▶ **Task to carry out**:
Line by line, copy the material that follows without leaving anything out.

*** Supplied entries Section Begins ***

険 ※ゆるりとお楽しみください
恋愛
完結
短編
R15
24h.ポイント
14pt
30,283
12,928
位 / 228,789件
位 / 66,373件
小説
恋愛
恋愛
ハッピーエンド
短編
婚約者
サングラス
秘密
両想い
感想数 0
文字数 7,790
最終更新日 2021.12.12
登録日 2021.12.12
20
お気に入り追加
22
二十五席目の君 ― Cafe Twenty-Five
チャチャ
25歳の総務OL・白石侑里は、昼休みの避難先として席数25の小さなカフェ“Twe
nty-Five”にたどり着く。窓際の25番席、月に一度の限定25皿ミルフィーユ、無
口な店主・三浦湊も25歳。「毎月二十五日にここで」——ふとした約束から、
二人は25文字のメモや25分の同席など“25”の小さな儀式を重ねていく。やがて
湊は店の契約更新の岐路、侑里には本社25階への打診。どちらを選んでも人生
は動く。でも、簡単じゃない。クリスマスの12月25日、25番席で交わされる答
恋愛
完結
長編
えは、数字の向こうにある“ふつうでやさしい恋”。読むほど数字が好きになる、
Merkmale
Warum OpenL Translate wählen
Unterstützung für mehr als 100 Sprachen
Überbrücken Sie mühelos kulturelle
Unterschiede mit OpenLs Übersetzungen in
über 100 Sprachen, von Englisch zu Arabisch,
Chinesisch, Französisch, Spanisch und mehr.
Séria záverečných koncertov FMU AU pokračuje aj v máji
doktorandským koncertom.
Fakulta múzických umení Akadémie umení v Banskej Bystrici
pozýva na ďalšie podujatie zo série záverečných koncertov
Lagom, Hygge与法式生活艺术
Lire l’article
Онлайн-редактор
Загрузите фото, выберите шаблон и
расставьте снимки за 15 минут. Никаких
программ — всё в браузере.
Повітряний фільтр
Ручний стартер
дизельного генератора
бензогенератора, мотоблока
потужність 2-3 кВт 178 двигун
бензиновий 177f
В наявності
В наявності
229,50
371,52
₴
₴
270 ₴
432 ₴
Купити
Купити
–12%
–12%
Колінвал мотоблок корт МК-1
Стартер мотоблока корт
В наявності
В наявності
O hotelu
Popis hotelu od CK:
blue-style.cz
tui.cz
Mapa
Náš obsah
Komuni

*** Supplied entries Section Ends ***

▶ **Solution to the exercise**:
険 ※ゆるりとお楽しみください
恋愛
完結
短編
R15
24h.ポイント
14pt
30,283
12,928
位 / 228,789件
位 / 66,373件
小説
恋愛
恋愛
ハッピーエンド
短編
婚約者
サングラス
秘密
両想い
感想数 0
文字数 7,790
最終更新日 2021.12.12
登録日 2021.12.12
20
お気に入り追加
22
二十五席目の君 ― Cafe Twenty-Five
チャチャ
25歳の総務OL・白石侑里は、昼休みの避難先として席数25の小さなカフェ“Twe
nty-Five”にたどり着く。窓際の25番席、月に一度の限定25皿ミルフィーユ、無
口な店主・三浦湊も25歳。「毎月二十五日にここで」——ふとした約束から、
二人は25文字のメモや25分の同席など“25”の小さな儀式を重ねていく。やがて
湊は店の契約更新の岐路、侑里には本社25階への打診。どちらを選んでも人生
は動く。でも、簡単じゃない。クリスマスの12月25日、25番席で交わされる答
恋愛
完結
長編
えは、数字の向こうにある“ふつうでやさしい恋”。読むほど数字が好きになる、
Merkmale
Warum OpenL Translate wählen
Unterstützung für mehr als 100 Sprachen
Überbrücken Sie mühelos kulturelle
Unterschiede mit OpenLs Übersetzungen in
über 100 Sprachen, von Englisch zu Arabisch,
Chinesisch, Französisch, Spanisch und mehr.
Séria záverečných koncertov FMU AU pokračuje aj v máji
doktorandským koncertom.
Fakulta múzických umení Akadémie umení v Banskej Bystrici
pozýva na ďalšie podujatie zo série záverečných koncertov
Lagom, Hygge与法式生活艺术
Lire l’article
Онлайн-редактор
Загрузите фото, выберите шаблон и
расставьте снимки за 15 минут. Никаких
программ — всё в браузере.
Повітряний фільтр
Ручний стартер
дизельного генератора
бензогенератора, мотоблока
потужність 2-3 кВт 178 двигун
бензиновий 177f
В наявності
В наявності
229,50
371,52
₴
₴
270 ₴
432 ₴
Купити
Купити
–12%
–12%
Колінвал мотоблок корт МК-1
Стартер мотоблока корт
В наявності
В наявності
O hotelu
Popis hotelu od CK:
blue-style.cz
tui.cz
Mapa
Náš obsah
Komuni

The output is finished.